Andrea Casini at the Italian animal welfare group LAV said “I don’t have proof – nobody has – but I guess they were taking the tigers to China or elsewhere in Asia to use in eastern medicine”.
He said it was very unlikely that any zoo would want to receive 10 tigers.
Poachers have decimated Amur tigers in Russia’s far east, partly because of the demand for tiger parts in Chinese traditional medicine.
UN and Interpol data reveal that the criminal trade in wild animals is the most lucrative after drugs, human trafficking and arms deliveries. The wildlife trade generates annual turnover of about $200m (£153m), and cross-border sales are often disguised as shipments for circuses or zoos.
Animals Circus family
Polish channel TVN24 got confirmation from an Italian circus family called Montico, based near Rome, that they had sent the tigers on the marathon journey to Russia.

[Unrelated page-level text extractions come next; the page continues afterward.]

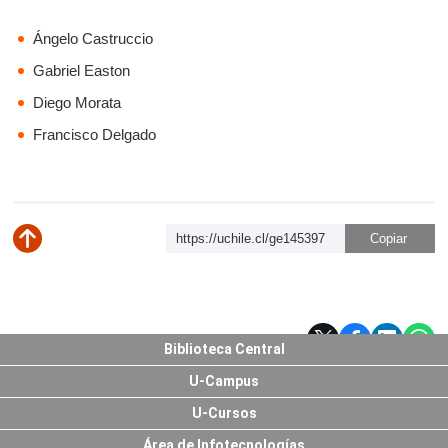
Ángelo Castruccio
Gabriel Easton
Diego Morata
Francisco Delgado
https://uchile.cl/ge145397
Subir
Biblioteca Central
U-Campus
U-Cursos
Área de Infotecnologías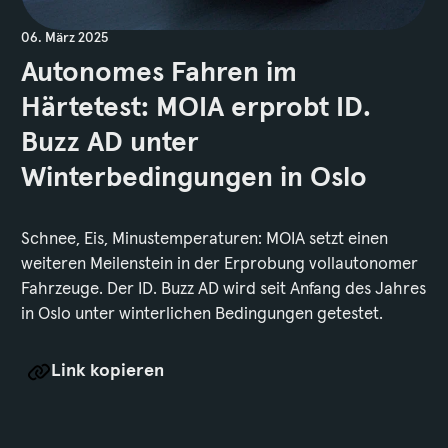
06. März 2025
Autonomes Fahren im
Härtetest: MOIA erprobt ID.
Buzz AD unter
Winterbedingungen in Oslo
Schnee, Eis, Minustemperaturen: MOIA setzt einen
weiteren Meilenstein in der Erprobung vollautonomer
Fahrzeuge. Der ID. Buzz AD wird seit Anfang des Jahres
in Oslo unter winterlichen Bedingungen getestet.
Link kopieren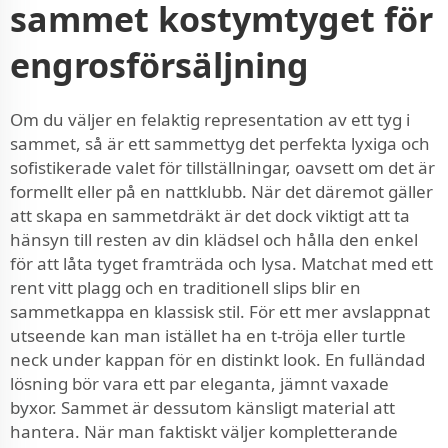
sammet kostymtyget för
engrosförsäljning
Om du väljer en felaktig representation av ett tyg i
sammet, så är ett sammettyg det perfekta lyxiga och
sofistikerade valet för tillställningar, oavsett om det är
formellt eller på en nattklubb. När det däremot gäller
att skapa en sammetdräkt är det dock viktigt att ta
hänsyn till resten av din klädsel och hålla den enkel
för att låta tyget framträda och lysa. Matchat med ett
rent vitt plagg och en traditionell slips blir en
sammetkappa en klassisk stil. För ett mer avslappnat
utseende kan man istället ha en t-tröja eller turtle
neck under kappan för en distinkt look. En fulländad
lösning bör vara ett par eleganta, jämnt vaxade
byxor. Sammet är dessutom känsligt material att
hantera. När man faktiskt väljer kompletterande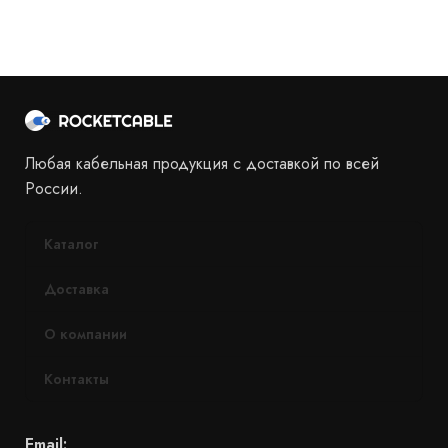
Любая кабельная продукция с доставкой по всей
России.
Каталог
Доставка
О компании
Контакты
Email: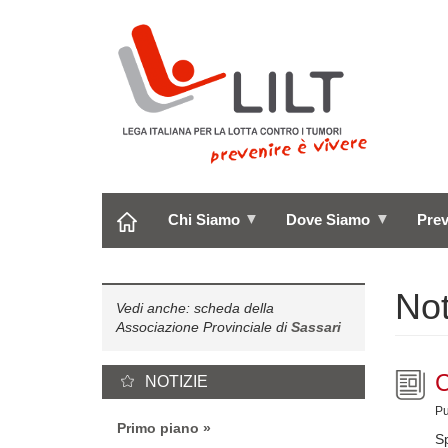
Salta
al
contenuto
principale
Chi Siamo
Dove Siamo
Pre
Not
Vedi anche: scheda della
Associazione Provinciale di
Sassari
C
NOTIZIE
Pu
Primo piano
Sp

Gaetano Montico, an animal trainer, admitted that Skazka zoo was the customer, but did not go into detail.
The Monticos stage an international circus festival every autumn in Latina, just south of Rome. Russian circus performers have participated.
“The tigers were brought to us by a man who could no longer look after them,” Gaetano Montico said.
“Some had arrived from abroad, from various places – zoos and circuses,” he said.
The Poznan Zoo rescuers said the tigers’ docile behaviour suggested they had been tamed in a circus.
Animals Non-existent zoo
BBC Russian tracked down the woman who ran Skazka zoo – Irina Kulikovskaya – and she confirmed she was to have received the tigers. However, Skazka no longer exists.
In 2017 zoo inspectors found it to be neglecting its animals.
Russia has only just introduced regulations for zoos. Yet they and circuses can continue operating without licences until 2022.
Ms Kulikovskaya currently has business licences for catering and selling pets.
She alleges that a simple numerical error in the paperwork was used by the border guards to justify their intervention.
But she shrugged it off, saying “of course if they are well in Spain that’ll make me happy – I’m an animal lover”.
The variation in law enforcement from country to country creates opportunities for wildlife traders.
Mr Casini at the LAV welfare group says Italy has drafted a law to ban the use of big cats in circuses.
“Similar laws exist in some other European countries,” he said, but added that this could prompt circuses to send their big cats away to less regulated places.